Syrian refugees and local relief organisations in Jordan have warned of what they're calling a "humanitarian catastrophe" that may affect 229,000 refugees outside the camps who no longer receive cash support from the World Food Programme due to "lack of funds".
The global United Nations programme, which has been suffering from financial difficulties for the past year, has stopped providing daily food-vouchers to nearly 229,000 Syrian refugees living outside camps in Jordan, while maintaining support for nearly 211,000 refugees inside the camps.
According to the refugees: "the reduction has had a negative impact on food security for the majority of refugees, where many of them have resorted to harsh measures such as taking their children out of school to send them to work and being forced to borrow large sums of money."
The measures have affected Nasser Al-Zoubi, who supports a family of nine individuals inside the Zaatari refugee camp. Al-Zoubi used to be paid 220 Jordanian dinars ($310) per month, which has now been reduced to 70 dinars ($98). But Al-Zoubi's situation is still considered better than that of many other families outside the camps who have stopped receiving food aid entirely.
Zayed Hammad, the President of the Holy Book and Sunna relief agency, has warned in an interview with Arabi 21 newspaper of "a tragedy and a real disaster which the Syrian refugees in Jordan will face during the coming period." Hammad has called on European countries and Arab and Islamic states "to bear their humanitarian responsibilities and to support the World Food Programme in different places where Syrian refugees exist."

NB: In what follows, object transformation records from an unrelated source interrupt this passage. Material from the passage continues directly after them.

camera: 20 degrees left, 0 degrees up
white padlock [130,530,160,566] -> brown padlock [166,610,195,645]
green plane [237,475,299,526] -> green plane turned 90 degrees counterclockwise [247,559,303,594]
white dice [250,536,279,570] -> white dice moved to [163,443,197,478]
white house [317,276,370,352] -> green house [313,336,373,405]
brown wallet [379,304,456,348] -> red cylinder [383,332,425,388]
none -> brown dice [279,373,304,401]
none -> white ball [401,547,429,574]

"Local relief associations cannot cover for the support provided by the global food programme, which used to spend almost $35 million a month on the refugee programme; this number is way beyond the capacity of the relief associations. However, we seek to help the most needy families and offer them any simple support," he added.

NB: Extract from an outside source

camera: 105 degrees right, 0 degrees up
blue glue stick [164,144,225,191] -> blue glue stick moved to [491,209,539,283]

Hammad believes that "European support for the World Food Programme had stopped due to "political reasons" and that fact that "Europe has received thousands of Syrian refugees, with many EU countries turning into host countries."
The media spokesperson for the World Food Programme, Abeer Etefa, confirmed the fact that the programme's decision to stop providing aid is not a temporary one, and is due to a chronic lack funding. "The decision to stop the support is not a political decision, but came as a result of weak support for the programme," she said.
"We did not have a choice and we had to reconsider the list of refugees in the host countries and to focus on the poorest families. We acknowledge that everyone needs help, but in the case of a lack of funds, we have to continue to support families that need help the most, especially inside the camps where there are no jobs for the refugees," Etefa explained.
The World Food Programme has appealed to donor countries "to donate the necessary support to continue providing assistance to refugees, with an amount estimated at $39 million to cover the programme's needs in Jordan alone over the next four months."
The estimated number of Syrian refugees in the camps is 211,000, while the Jordanian government says the number of those outside the camps has reached 1.3 million.